--- DATA EXTRACT ---
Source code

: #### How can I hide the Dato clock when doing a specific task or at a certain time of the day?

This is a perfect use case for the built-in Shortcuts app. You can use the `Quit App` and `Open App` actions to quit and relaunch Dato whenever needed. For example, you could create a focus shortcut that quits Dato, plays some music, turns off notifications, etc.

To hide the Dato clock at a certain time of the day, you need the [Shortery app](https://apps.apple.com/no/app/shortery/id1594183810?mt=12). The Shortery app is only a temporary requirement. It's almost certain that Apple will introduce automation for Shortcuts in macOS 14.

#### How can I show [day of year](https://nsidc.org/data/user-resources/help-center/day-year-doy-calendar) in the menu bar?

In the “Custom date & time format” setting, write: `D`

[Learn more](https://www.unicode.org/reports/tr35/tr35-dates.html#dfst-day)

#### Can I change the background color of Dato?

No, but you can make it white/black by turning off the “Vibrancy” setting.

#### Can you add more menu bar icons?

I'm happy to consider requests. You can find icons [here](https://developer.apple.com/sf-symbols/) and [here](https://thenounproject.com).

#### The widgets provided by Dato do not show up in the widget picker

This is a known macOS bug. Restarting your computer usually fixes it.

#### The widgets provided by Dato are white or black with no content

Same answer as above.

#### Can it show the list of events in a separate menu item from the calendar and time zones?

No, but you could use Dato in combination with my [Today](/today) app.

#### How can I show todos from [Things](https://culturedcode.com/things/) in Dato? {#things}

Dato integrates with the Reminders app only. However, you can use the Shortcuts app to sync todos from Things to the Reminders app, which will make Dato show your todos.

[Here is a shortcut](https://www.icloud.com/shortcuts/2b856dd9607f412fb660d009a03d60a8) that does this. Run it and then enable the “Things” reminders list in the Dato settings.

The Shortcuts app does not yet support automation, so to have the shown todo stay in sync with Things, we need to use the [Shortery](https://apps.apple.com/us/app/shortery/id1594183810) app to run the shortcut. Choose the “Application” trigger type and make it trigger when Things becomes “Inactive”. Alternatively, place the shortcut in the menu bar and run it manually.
---
> **EXERCISE GOAL**: With the line containing "#### The widgets provided by Dato are" as the first and the final line of the entries above as the last, write out that span exactly and nothing more.

> **OUTPUT BELOW**:
#### The widgets provided by Dato are white or black with no content

Same answer as above.

#### Can it show the list of events in a separate menu item from the calendar and time zones?

No, but you could use Dato in combination with my [Today](/today) app.

#### How can I show todos from [Things](https://culturedcode.com/things/) in Dato? {#things}

Dato integrates with the Reminders app only. However, you can use the Shortcuts app to sync todos from Things to the Reminders app, which will make Dato show your todos.

[Here is a shortcut](https://www.icloud.com/shortcuts/2b856dd9607f412fb660d009a03d60a8) that does this. Run it and then enable the “Things” reminders list in the Dato settings.

The Shortcuts app does not yet support automation, so to have the shown todo stay in sync with Things, we need to use the [Shortery](https://apps.apple.com/us/app/shortery/id1594183810) app to run the shortcut. Choose the “Application” trigger type and make it trigger when Things becomes “Inactive”. Alternatively, place the shortcut in the menu bar and run it manually.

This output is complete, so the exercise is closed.